# '65 intake question...



## rickm (Feb 8, 2012)

I was on ebay just lookin at '65 parts and saw a '65 tri-power intake that had a threaded hole on the passenger side boss opposite where the stock temp. sending unit mounts. the '65 intakes ive ever owned whether 4bbl. or tri-power all had just the one threaded hole on the drivers side boss for the sending unit. what was I looking at? why was that threaded hole there? for what purpose? it had the cast #9778818.


----------



## geeteeohguy (Feb 2, 2008)

It was probably a '64 or earlier unit. The heater hose connected to the front of the intake rather than to the rear of the pass. side cylinder head.


----------



## rickm (Feb 8, 2012)

geeteeohguy said:


> It was probably a '64 or earlier unit. The heater hose connected to the front of the intake rather than to the rear of the pass. side cylinder head.


im aware of that. my first was a '64. I know the '64 intake does not mount to '65-up heads. its a different design. I forget the casting # for the '64. its not the same as '65. its being advertised as a '65 with a '65 casting #.


----------



## geeteeohguy (Feb 2, 2008)

That casting number is for the '65 TP intake, for sure. Looking at mine, and others on line, none have an extra threaded hole. There is a boss where one could be installed, if you drilled and threaded it, but what for? My guess would be that it's a modified intake. A picture would be nice, though.


----------



## nineteen 65 (Jul 8, 2013)

2 out of the 3 65 tripowers that I own have the extra hole on the passenger-side. I posted the same question a while back on the other forum and from the responses it appears that mine were not the only ones that exist. The holes are not modifications and were in the original casting. I added after market temp gauges and used the extra hole to insert a sensor to activate the idiot light in my dash.


----------



## rickm (Feb 8, 2012)

thanks for the reply. I just don't know for what purpose. none of mine ever had one. 4bbl. or tri. maybe they were made during early transition from '64 to 5 since the '64 used it for the heater hose connection. im curious to know what the casting date is on yours. early?


----------



## nineteen 65 (Jul 8, 2013)

I won't be able to check until January


----------



## geeteeohguy (Feb 2, 2008)

In 40 years of GTO-ing, I have never seen one. Pics would be nice.


----------



## rickm (Feb 8, 2012)

if you go on ebay for " 65 Pontiac tri-power " you will see a bare manifold for sale, and also a complete set-up that has it. I know, its strange to me also but seems to exist.


----------



## GoatGuru (Oct 1, 2013)

rickm said:


> thanks for the reply. I just don't know for what purpose. none of mine ever had one. 4bbl. or tri. maybe they were made during early transition from '64 to 5 since the '64 used it for the heater hose connection. im curious to know what the casting date is on yours. early?
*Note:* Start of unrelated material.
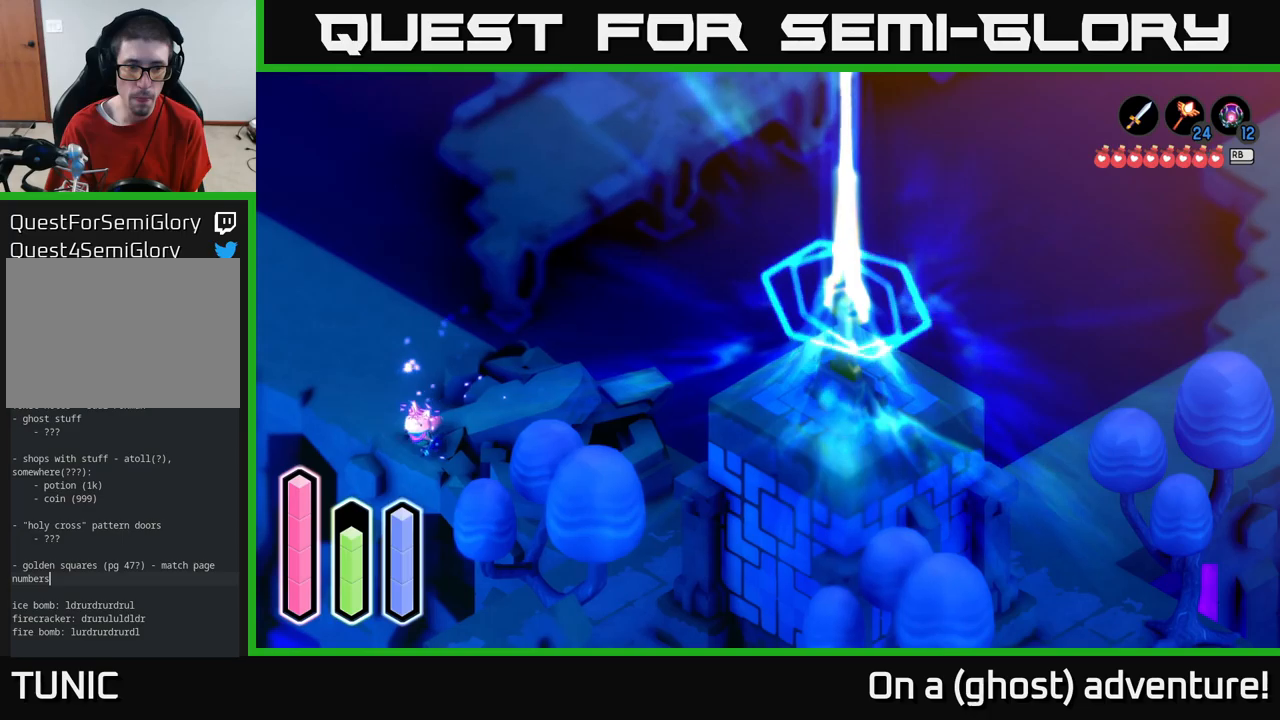
{"buttons": [], "left_stick": "down-right", "right_stick": "center", "events": [[166, "left_stick", "down-right"], [216, "A", "down"], [400, "A", "up"]]}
My Friend Marc Neary says it is a early 65 when every thing transformed over from 1964. This guy has over twenty 1965s one in every color all WS tri-Power 4spd cars and all factory Original his parents owned, Neary Pontiac dealer ship in Dufer Oregon up until 1973, he still has the dealer ship with tons of NOS parts 5 floors of cars and parts from 64 to72. He specializes in GTO builds. he is a 65 freak. He has a 1965 with that heater hose connected to it. it is a 65 but has, sept 64 build date on data plate . late 64 early 65. Pontiac did weird things lol in the early 60s I have seen were the manifold vacuum line run's from that area to the vacuum gauge in car but don't know..


----------



## rickm (Feb 8, 2012)

thanks for info.


----------



## geeteeohguy (Feb 2, 2008)

'64 intakes were not used on '65's, as the heads were completely redesigned for '65, and were not compatible with a '64 intake. Early production '65's that were built in '64 had '65 manifolds and heads, with casting numbers to match. So, no '64 manifolds were installed on '65 model year cars. This whole 'second hole' thing has me scratching my head.


----------



## rickm (Feb 8, 2012)

the only thing I can think of is when the new manifold design for '65 was first being casted, for some reason they continued to have that threaded hole on the passenger side that the '64 utilized for the heater hose connection. they just plugged it at the factory with a pipe thread plug. then shortly after realized it was no longer needed and discontinued it on the castings. theres an obvious boss on the '65 intakes that don't have the threaded hole. im sure there aren't many that have it. its the first time ive ever seen them. im curious to know if the casting dates are "early".


----------



## nineteen 65 (Jul 8, 2013)

Once I get back in January I will check the casting date and post a picture. FYI my tripower intake is in my '65 GTO bolted to 77 heads. The original plug for the hole looked similar to the rear end oil filler plug. Unfortunately when I rebuilt my tripower I miss placed the plug and had to use a brass pipe plug. One detail that I recall is that the 'passenger' hole is smaller than the drivers side. I tried to insert the temp sender but hole was too small. I reread my original post and noticed an error, should read that I 'plan' to use the extra hole to install a sensor to activate the dash idiot light'. I have found a sensor that is of smaller diameter that will fit.


----------



## rickm (Feb 8, 2012)

yeah, the bare manifold on ebay for sale had the same type plug. the reason why this thing was on my mind was I try to keep my car as period correct and not jury rigged as possible. now I know in the future that manifold meets my standards should I come across one to buy.


----------



## 60sstuff (Jul 15, 2011)

*My 65 GTO has this plug*

Mine is a 4bbl. intake on a 43,440 mile car. The car is all matching numbers with the engine built in Sept. 11-17.

I have this plug on the RH front side of the intake (dated I 15 4 = Sept 15, 1964).

It's always been there from the Baltimore plant and is not a modification.

I also think it is a Very Early 65 intake intended for a heater hose (like a 64 used) but never utilized.


----------



## geeteeohguy (Feb 2, 2008)

Chris, you need to post pictures of your new beauty on this forum so we can ogle it!!!
Jeff


----------